Looking ahead, vascular research will increasingly depend on integrated single-cell multi-omics approaches—including transcriptomics, chromatin accessibility, proteomics, and spatial mapping—to fully capture the complexity of endothelial biology in both health and disease. As summarized by Shiau et al. and further expanded by Bondareva and Sheikh, ECs are inherently plastic, swiftly adapting to mechanical stress, metabolic changes, inflammatory cues, and therapeutic interventions.^{2, 4} The predictive power of scRNA-seq, especially when combined with trajectory analysis and intercellular communication analysis, firmly positions it as a cornerstone for precision vascular medicine.

Beyond cataloging static cell types, single-cell technologies are evolving towards dynamic profiling of endothelial transitions over time. Longitudinal single-cell analyses have the potential to track how ECs shift during disease initiation, progression, and therapeutic response, moving our understanding from isolated snapshots to continuous biological narratives.

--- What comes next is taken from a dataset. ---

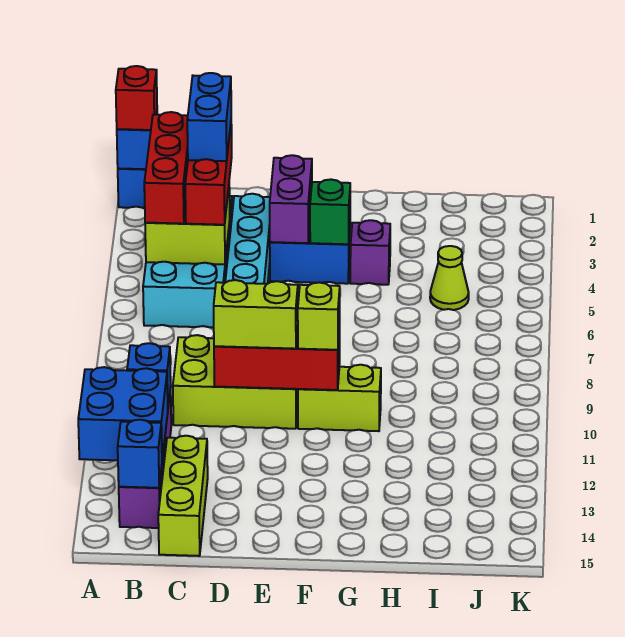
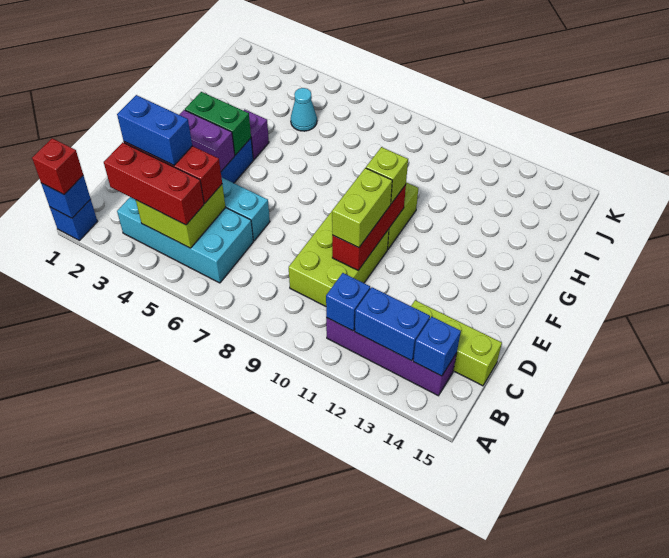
blue 2x2 brick [78,367,168,460] -> blue 1x2 brick [355,287,430,361]
green 1x1 brick [310,179,350,244] -> green 1x2 brick [185,92,251,155]
lime 1x1 cone [430,246,469,310] -> cyan 1x1 cone [291,88,317,131]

Integrating complementary technologies, such as single-cell ATAC-seq to probe chromatin landscapes, spatial transcriptomics to preserve tissue architecture, and single-cell proteomics for functional validation, will further enhance mechanistic insights into endothelial regulation.

To fully realize this potential, the development of comprehensive single-cell atlases across diverse populations, including pediatric, aging, and ethnically varied cohorts, will be critical for uncovering context-dependent vascular adaptations. Coupling large-scale single-cell datasets with machine learning may enable the prediction of endothelial states, disease trajectories, and therapeutic vulnerabilities. Ultimately, single-cell technologies not only promise to redefine vascular biology with unprecedented resolution but also to pave the way for precision interventions targeting endothelial dysfunction across a broad range of diseases.

CONFLICT OF INTEREST STATEMENT

The authors declare no conflict of interest.